Proteins localized on the surface or within the lumen of tumor-derived extracellular vesicles (EVs) play distinct roles in cancer progression. However, quantifying both populations of proteins within EVs has been hampered due to the limited sensitivity of the existing protein detection methods and inefficient EV isolation techniques. Researchers at the National Taiwan University have developed the eSimoa framework, an innovative approach enabling spatial decoding of EV protein biomarkers with unmatched sensitivity and specificity. Using the luminal eSimoa pipeline, the absolute concentration of luminal RAS or KRASG12D proteins is released and measured, uncovering their prevalence in pancreatic tumor-derived EVs. The pulldown eSimoa pipeline measured absolute protein concentrations from low-abundance EV subpopulations. The eSimoa assays detected EVs in both PBS and plasma samples, confirming their applicability across diverse clinical sample types. Overall, the eSimoa framework offers a valuable tool to (1) detect EVs at concentrations as low as 105 EV mL−1 in plasma, (2) quantify absolute EV protein concentrations as low as fM, and (3) decode the spatial distribution of EV proteins. This study highlights the potential of eSimoa in identifying disease-specific EV protein biomarkers in clinical samples with minimal pre-purification, thereby driving advancements in clinical translation.

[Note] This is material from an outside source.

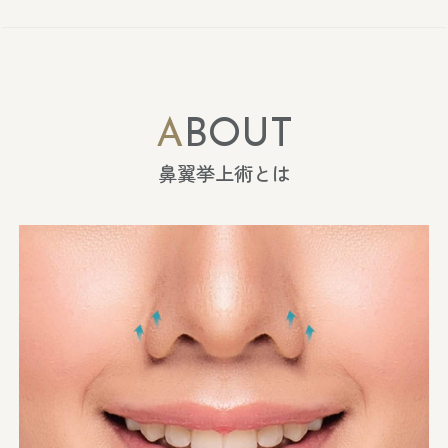
ABOUT
鼻翼挙上術とは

Workflow of the EV single-molecule array (eSimoa) framework
The eSimoa framework combines EV isolation with high-throughput Simoa technology to profile EV protein biomarkers with exceptional sensitivity and specificity. The eSimoa framework comprises three complementary pipelines that enable the spatial decoding of EV proteins. Pipeline (i) focuses on surface eSimoa, capturing and detecting two EV surface proteins. Pipeline (ii) focuses on luminal eSimoa, analyzing EV luminal proteins. Pipeline (iii) focuses on surface-luminal eSimoa or pulldown eSimoa, integrating the surface and luminal eSimoa approaches by selectively targeting a subpopulation of EVs with a specific surface protein using pulldown beads, followed by the analysis of luminal proteins within this subpopulation.